Activity
The answer must be one number: how many lines below contain the word "Código".
** Opening Data for review block **
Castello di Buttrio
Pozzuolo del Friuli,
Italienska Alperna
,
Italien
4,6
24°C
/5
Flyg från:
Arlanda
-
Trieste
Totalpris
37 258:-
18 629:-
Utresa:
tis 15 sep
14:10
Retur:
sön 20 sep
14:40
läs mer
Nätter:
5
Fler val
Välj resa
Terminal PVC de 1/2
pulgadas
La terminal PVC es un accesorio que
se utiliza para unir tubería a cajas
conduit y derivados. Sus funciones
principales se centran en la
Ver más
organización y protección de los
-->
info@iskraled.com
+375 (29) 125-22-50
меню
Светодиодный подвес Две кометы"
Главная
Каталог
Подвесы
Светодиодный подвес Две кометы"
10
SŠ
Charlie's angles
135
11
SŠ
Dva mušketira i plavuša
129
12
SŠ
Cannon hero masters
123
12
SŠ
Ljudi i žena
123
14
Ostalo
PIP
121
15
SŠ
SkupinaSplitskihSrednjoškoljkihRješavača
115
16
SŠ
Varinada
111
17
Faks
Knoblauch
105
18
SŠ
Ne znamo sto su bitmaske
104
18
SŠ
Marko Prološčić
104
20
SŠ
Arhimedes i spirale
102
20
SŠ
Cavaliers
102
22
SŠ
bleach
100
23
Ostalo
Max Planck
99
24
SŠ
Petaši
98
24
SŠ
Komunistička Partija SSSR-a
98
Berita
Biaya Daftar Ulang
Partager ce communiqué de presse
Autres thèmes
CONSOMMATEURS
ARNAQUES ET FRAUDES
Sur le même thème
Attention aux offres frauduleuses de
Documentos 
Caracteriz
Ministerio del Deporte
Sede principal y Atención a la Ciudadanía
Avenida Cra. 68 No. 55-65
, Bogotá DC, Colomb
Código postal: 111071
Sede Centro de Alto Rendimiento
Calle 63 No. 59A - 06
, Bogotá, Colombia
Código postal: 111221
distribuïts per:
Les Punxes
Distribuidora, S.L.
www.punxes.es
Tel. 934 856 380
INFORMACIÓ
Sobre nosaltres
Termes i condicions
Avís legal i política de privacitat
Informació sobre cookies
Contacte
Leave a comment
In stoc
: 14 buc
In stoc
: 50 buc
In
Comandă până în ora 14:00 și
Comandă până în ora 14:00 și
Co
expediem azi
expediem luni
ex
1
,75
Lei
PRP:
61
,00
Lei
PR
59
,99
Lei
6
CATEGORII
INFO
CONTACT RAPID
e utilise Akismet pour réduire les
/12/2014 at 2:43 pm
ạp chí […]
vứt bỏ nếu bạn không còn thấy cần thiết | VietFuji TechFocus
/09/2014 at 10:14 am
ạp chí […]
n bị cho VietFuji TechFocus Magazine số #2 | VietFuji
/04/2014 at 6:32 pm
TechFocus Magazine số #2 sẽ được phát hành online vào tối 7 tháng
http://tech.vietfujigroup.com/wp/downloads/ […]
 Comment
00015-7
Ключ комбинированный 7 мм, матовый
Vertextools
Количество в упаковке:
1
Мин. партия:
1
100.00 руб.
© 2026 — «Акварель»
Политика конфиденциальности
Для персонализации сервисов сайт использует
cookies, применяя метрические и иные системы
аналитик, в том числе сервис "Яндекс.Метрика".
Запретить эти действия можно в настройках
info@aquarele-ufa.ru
** Closing Data for review block **
Written answer
2